【大澳门威尼斯人赌场官网10月19日讯】爱国,属于人之天性。人应当爱国,正如同人都应当爱父母、爱子女、爱朋友。但是,当今哪一个法治国家把应当和不应当来划分有罪无罪的?有之,其唯根本不讲法治的地方,却最喜欢用想当然的理由,入人以这个罪那个罪,甚至动不动就确定谁谁谁罪该万死。
中国近百年来流行一句“爱国无罪”,至今人们还常挂口头。据我所知,这句时髦话始于上个世纪三十年代,位于苏州的最高法院开审鼓吹抗日的亲共“七君子”,此案当时举世轰动,他们的律师根据他们有抗日的主张,就以“爱国无罪”作为辩护的主旨,打赢了这场官司,“七君子”被判无罪释放,这一词语遂不胫而走甚嚣尘上。
这样一句言之有理、掷地有声的好话,被政治一利用就走调了,走样了。独裁者最擅于爱国、不爱国的论调,拿来作为好人、坏人和有没有罪的同义语,更进而由政治来判定一个人爱国不爱国,那就全变调走样了。
中华有千百年的“忠君爱国”好传统,这传统归功于讲究忠孝节义、人伦道德的儒家思想。但亦不应忘记,儒家不作绝对之论,好的君上才可忠,狗屁头子应可杀,大宗师孟子明确讲过“闻诛一夫纣矣,未闻弑其君也。”同理,好的国家当然要爱,糟糕的国家逃都来不及,还能爱?〈论语〉里明白记载着“邦有道”应该如何如何,“邦无道”如何如何,孔夫子还教导人们“去父母之邦”的时候应该怎样。明明白白,父母之邦迫不得已时是可以离去的,谈不上什么爱不爱;它根本已不是父母之邦了,爱从何谈起?

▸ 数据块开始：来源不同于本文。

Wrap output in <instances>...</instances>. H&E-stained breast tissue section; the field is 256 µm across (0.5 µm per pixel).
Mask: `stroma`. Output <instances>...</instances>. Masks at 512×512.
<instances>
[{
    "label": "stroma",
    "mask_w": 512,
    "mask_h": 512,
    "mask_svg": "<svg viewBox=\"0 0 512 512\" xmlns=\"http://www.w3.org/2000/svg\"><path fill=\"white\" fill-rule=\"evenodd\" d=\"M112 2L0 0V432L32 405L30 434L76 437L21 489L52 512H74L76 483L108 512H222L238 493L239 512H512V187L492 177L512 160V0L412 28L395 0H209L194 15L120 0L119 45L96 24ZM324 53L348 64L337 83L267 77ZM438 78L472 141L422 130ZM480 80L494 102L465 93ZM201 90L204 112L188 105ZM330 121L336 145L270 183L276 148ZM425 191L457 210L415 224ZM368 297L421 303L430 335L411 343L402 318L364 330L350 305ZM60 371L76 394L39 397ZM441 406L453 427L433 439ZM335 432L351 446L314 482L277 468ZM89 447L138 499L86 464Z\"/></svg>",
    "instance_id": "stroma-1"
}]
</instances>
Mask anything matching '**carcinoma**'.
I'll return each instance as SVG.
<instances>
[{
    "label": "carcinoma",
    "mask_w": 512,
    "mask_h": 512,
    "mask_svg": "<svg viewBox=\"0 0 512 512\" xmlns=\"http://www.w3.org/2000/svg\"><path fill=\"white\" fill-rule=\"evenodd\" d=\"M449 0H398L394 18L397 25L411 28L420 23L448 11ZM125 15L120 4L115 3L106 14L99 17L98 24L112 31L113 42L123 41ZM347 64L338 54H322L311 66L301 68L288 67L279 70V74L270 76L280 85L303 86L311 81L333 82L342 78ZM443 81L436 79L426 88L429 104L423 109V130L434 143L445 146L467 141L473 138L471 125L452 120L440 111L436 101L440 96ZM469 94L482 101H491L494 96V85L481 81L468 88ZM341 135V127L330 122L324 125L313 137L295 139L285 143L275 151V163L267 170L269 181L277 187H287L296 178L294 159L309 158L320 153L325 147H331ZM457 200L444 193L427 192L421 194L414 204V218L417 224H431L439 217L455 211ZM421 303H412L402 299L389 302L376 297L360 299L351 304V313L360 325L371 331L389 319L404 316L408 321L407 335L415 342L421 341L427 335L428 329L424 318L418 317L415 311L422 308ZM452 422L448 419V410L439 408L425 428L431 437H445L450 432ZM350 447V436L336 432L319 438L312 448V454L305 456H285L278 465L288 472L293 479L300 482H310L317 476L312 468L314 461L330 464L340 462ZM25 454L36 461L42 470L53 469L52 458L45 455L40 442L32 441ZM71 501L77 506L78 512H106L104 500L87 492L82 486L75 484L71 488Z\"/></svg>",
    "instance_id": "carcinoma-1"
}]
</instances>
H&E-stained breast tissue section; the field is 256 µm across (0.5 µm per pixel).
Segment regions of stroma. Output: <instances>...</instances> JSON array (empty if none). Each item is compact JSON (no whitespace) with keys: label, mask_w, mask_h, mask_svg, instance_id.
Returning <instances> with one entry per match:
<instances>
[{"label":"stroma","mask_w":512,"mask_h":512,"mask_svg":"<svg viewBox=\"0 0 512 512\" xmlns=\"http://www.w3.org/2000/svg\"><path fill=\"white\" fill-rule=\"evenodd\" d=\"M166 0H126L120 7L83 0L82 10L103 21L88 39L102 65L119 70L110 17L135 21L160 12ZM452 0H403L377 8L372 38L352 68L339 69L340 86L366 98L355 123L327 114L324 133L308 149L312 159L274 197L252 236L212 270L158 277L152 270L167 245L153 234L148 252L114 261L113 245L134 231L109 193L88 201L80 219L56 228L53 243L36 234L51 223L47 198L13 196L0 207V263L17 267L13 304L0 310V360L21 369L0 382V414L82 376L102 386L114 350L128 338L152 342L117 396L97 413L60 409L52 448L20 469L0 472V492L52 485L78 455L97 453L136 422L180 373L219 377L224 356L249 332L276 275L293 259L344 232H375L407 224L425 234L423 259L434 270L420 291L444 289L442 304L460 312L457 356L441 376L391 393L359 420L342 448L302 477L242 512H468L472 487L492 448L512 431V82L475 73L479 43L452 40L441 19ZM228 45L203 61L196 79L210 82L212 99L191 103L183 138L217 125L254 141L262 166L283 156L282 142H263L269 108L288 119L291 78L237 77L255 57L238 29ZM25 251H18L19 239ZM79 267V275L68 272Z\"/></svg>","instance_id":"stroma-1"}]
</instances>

从科学观点来谈,爱和不爱属于主观的东西,争议不清。作为文艺评论的风花雪月,争论历史上这个画家是爱国的,又指责那个诗人不爱国,反正死无对证,犹有可说;若一本正经拿“爱国”来处理日常政治事务,就不可能公正合理,根本行不通。
再深一层,爱即使是主观的,但能否爱得起来也不是一个人本身作得了主之事。往往有很想爱而怎么也爱不上的情况,有时是属于自己本身的因素,更多时候则是出于自己的爱莫能助,责任在于那个应该被爱的对象。
世界上正规正矩的现代政党、政府、总统,从来没有强调要大家一起都来热爱他的,只能自己表示如何如何爱大众,至于大众是否爱它,那是无从强求的。中国由于自古以来“结党”总跟“营私”连在一起,“君子不党”是悠久的传统,上个世纪之初出现党派之始就跟流氓帮派纠缠不清,党派主导的政治从来没上过轨道。“忠党爱国”之语已属不合逻辑的空话,后来出现“爹亲娘亲不如党亲”则是天大地大不如这句屁话大了。
在党治的情况下,必然会炮制出爱国、不爱国的荒唐帽子。中国要结束这种荒唐,必先结束党治。任何一个由一党来主宰的国家,是不可能获得全民的爱戴的。确切言之:党主的国家绝不可爱。